Return exactly the lines that run from the one containing "comemorada no dia 29 de setembro." to the end of the entries, with both ends included.
————
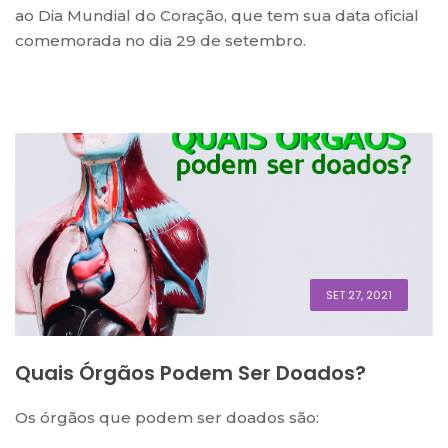
ao Dia Mundial do Coração, que tem sua data oficial
comemorada no dia 29 de setembro.
SET 27, 2021
Quais Órgãos Podem Ser Doados?
Os órgãos que podem ser doados são:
————
ANSWER TO THE EXERCISE —
comemorada no dia 29 de setembro.
SET 27, 2021
Quais Órgãos Podem Ser Doados?
Os órgãos que podem ser doados são:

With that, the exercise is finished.